# What this task involves:
Format the text read from all of the records below as a Markdown table with the columns Row and Line, numbering each nonblank line and omitting blank lines. Leave the pictures out of the answer.
Records to use: Begin
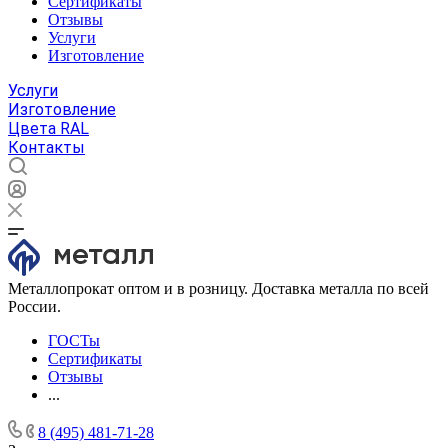
Сертификаты
Отзывы
Услуги
Изготовление
Услуги
Изготовление
Цвета RAL
Контакты
Металлопрокат оптом и в розницу. Доставка металла по всей
России.
ГОСТы
Сертификаты
Отзывы
...
8 (495) 481-71-28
Records to use: End
# Your response:
| Row | Line |
|---|---|
| 1 | Сертификаты |
| 2 | Отзывы |
| 3 | Услуги |
| 4 | Изготовление |
| 5 | Услуги |
| 6 | Изготовление |
| 7 | Цвета RAL |
| 8 | Контакты |
| 9 | Металлопрокат оптом и в розницу. Доставка металла по всей |
| 10 | России. |
| 11 | ГОСТы |
| 12 | Сертификаты |
| 13 | Отзывы |
| 14 | ... |
| 15 | 8 (495) 481-71-28 |